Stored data
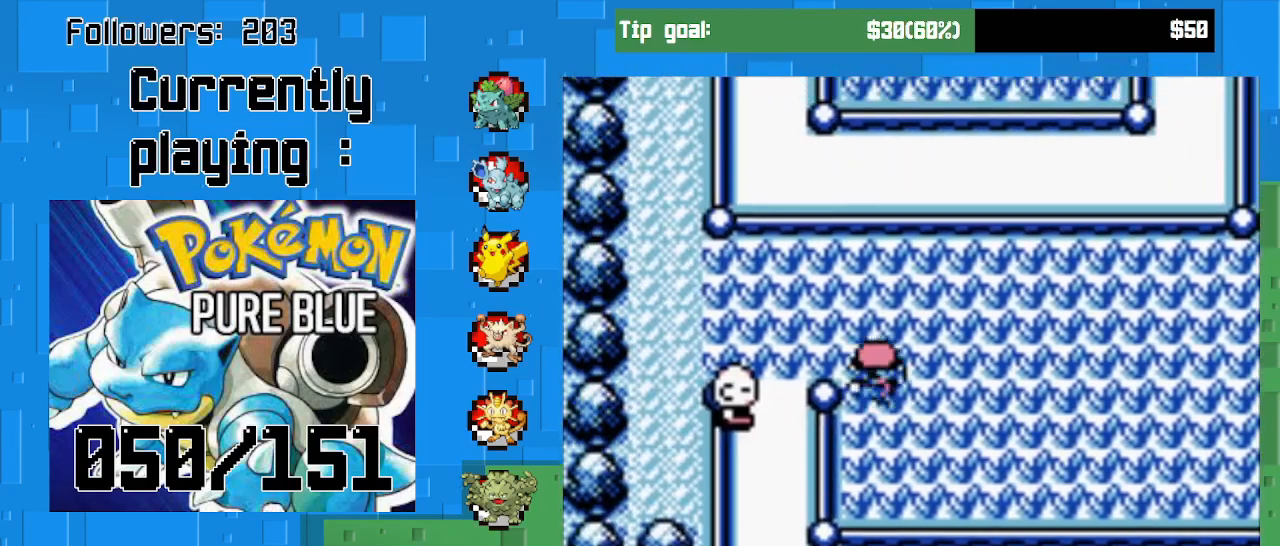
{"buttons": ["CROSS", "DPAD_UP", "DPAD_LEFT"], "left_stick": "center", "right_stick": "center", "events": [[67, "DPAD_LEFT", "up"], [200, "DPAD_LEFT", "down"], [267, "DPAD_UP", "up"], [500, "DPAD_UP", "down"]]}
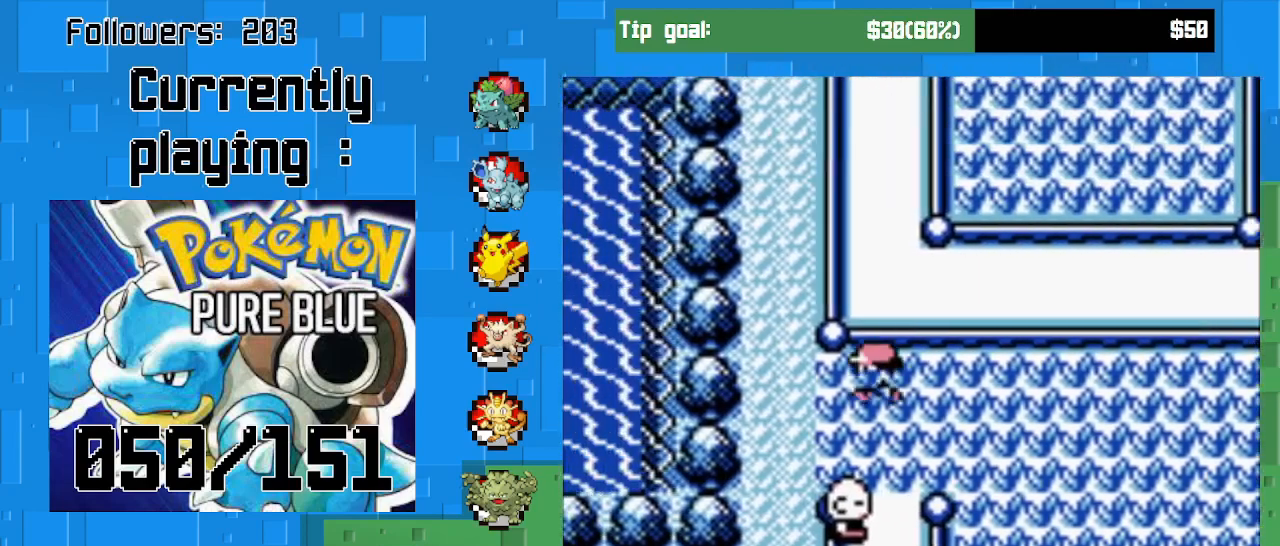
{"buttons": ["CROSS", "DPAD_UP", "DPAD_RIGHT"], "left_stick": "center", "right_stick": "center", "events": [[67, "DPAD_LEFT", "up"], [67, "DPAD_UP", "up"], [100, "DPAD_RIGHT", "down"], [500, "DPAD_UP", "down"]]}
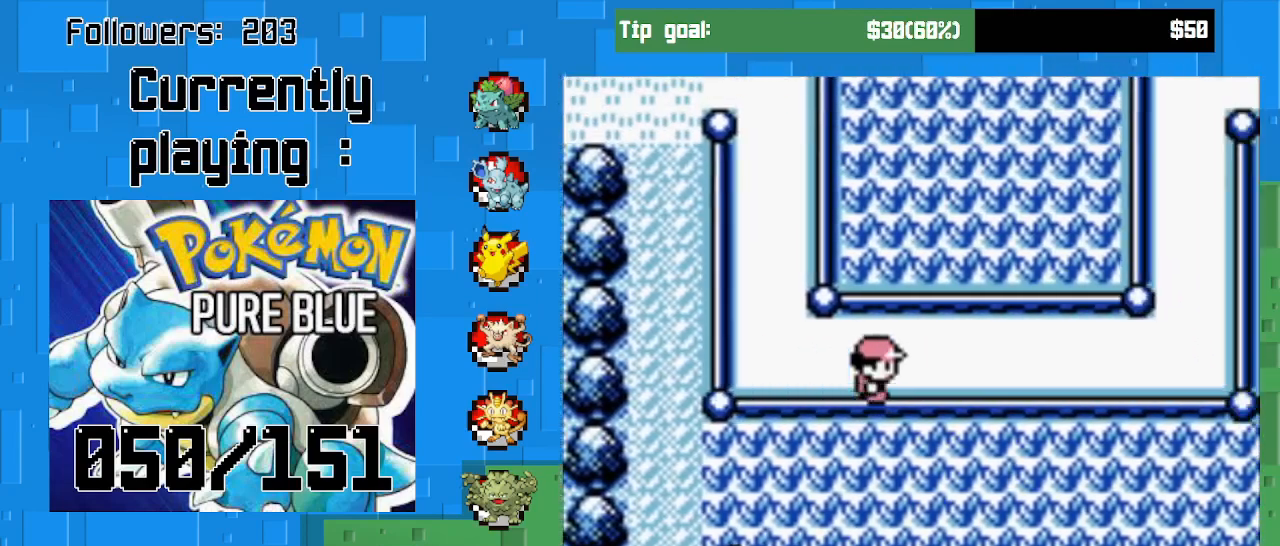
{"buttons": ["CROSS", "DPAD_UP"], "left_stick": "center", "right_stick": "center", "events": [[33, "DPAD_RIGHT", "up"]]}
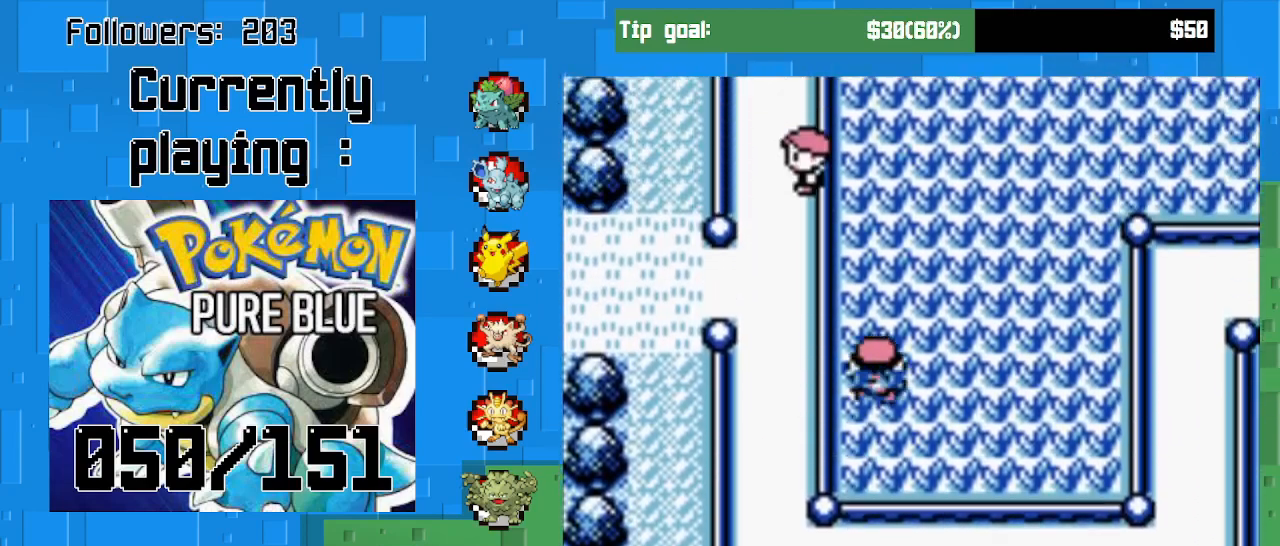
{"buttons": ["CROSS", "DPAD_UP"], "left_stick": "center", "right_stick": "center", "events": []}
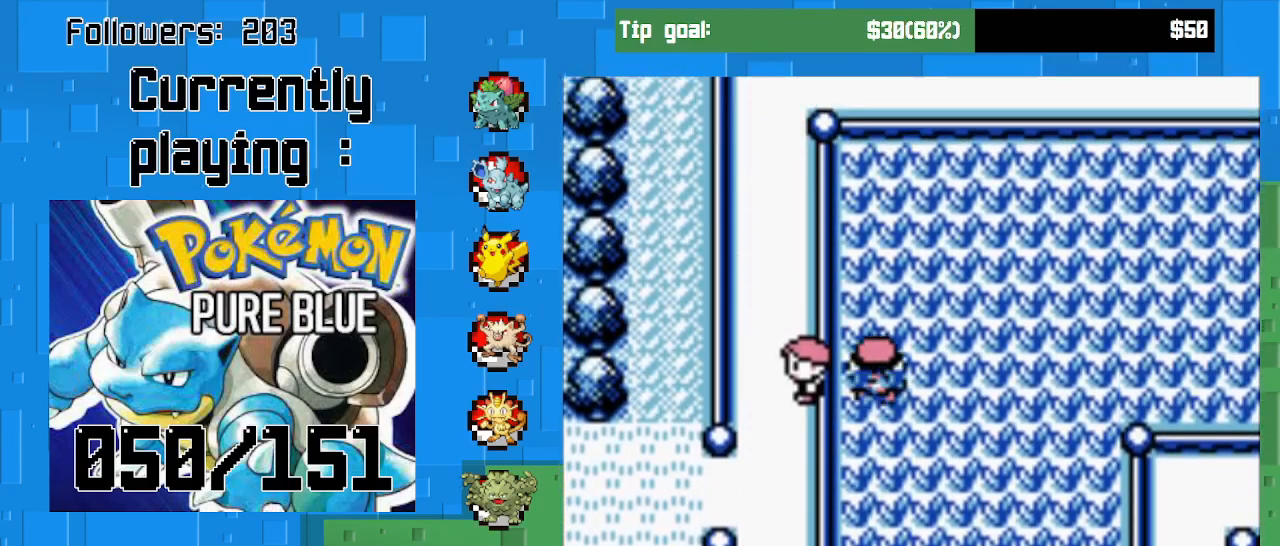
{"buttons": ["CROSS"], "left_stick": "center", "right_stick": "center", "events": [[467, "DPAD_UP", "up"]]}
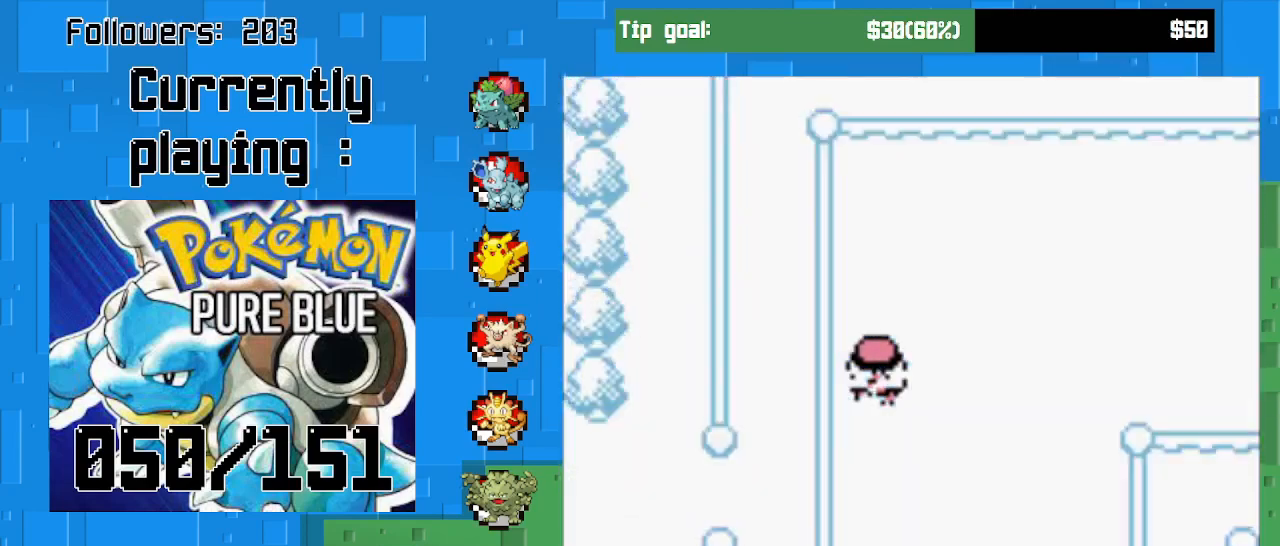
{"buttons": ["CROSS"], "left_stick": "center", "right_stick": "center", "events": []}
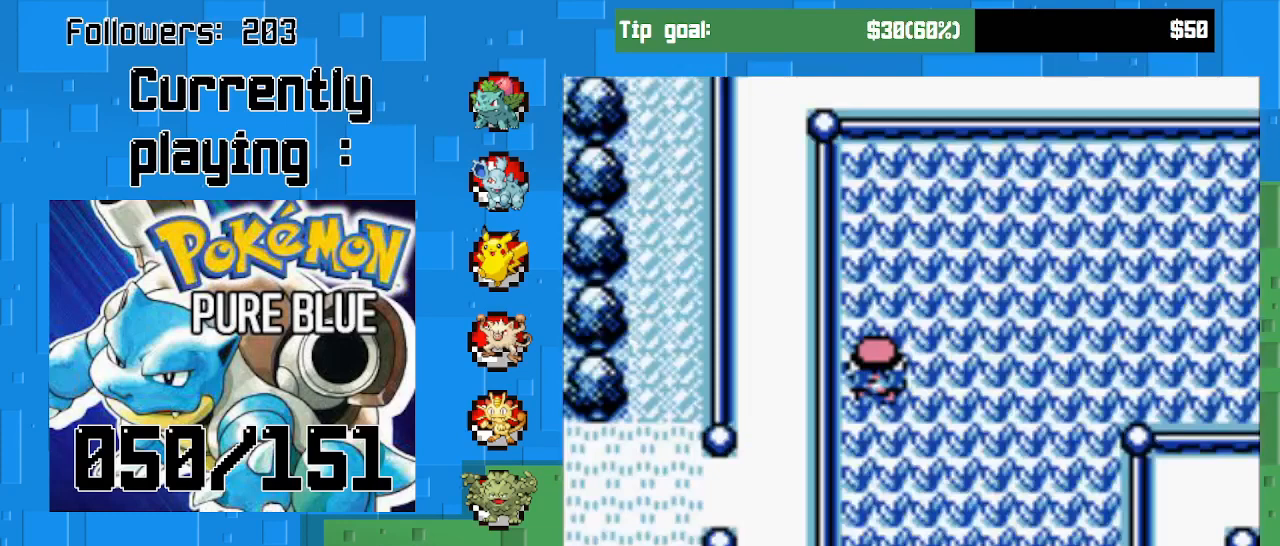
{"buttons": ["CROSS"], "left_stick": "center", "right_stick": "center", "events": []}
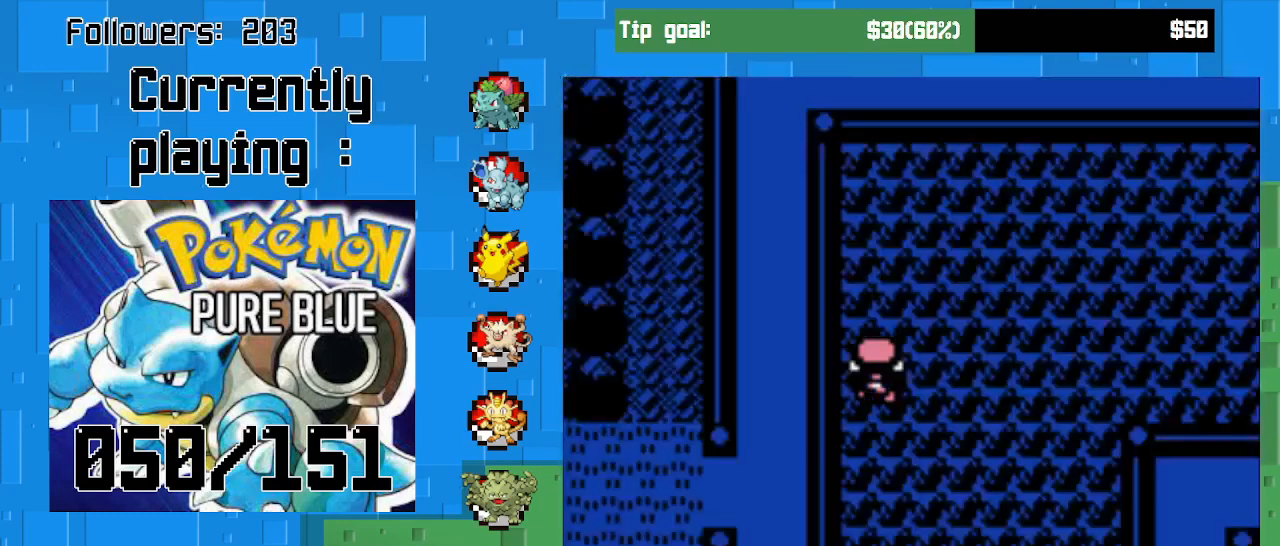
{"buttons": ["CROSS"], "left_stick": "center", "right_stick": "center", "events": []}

● **Problem description**
Output the records exactly, and let none of their pictures appear in the copy.

● **Expected answer**
{"buttons": ["CROSS", "DPAD_UP", "DPAD_LEFT"], "left_stick": "center", "right_stick": "center", "events": [[67, "DPAD_LEFT", "up"], [200, "DPAD_LEFT", "down"], [267, "DPAD_UP", "up"], [500, "DPAD_UP", "down"]]}
{"buttons": ["CROSS", "DPAD_UP", "DPAD_RIGHT"], "left_stick": "center", "right_stick": "center", "events": [[67, "DPAD_LEFT", "up"], [67, "DPAD_UP", "up"], [100, "DPAD_RIGHT", "down"], [500, "DPAD_UP", "down"]]}
{"buttons": ["CROSS", "DPAD_UP"], "left_stick": "center", "right_stick": "center", "events": [[33, "DPAD_RIGHT", "up"]]}
{"buttons": ["CROSS", "DPAD_UP"], "left_stick": "center", "right_stick": "center", "events": []}
{"buttons": ["CROSS"], "left_stick": "center", "right_stick": "center", "events": [[467, "DPAD_UP", "up"]]}
{"buttons": ["CROSS"], "left_stick": "center", "right_stick": "center", "events": []}
{"buttons": ["CROSS"], "left_stick": "center", "right_stick": "center", "events": []}
{"buttons": ["CROSS"], "left_stick": "center", "right_stick": "center", "events": []}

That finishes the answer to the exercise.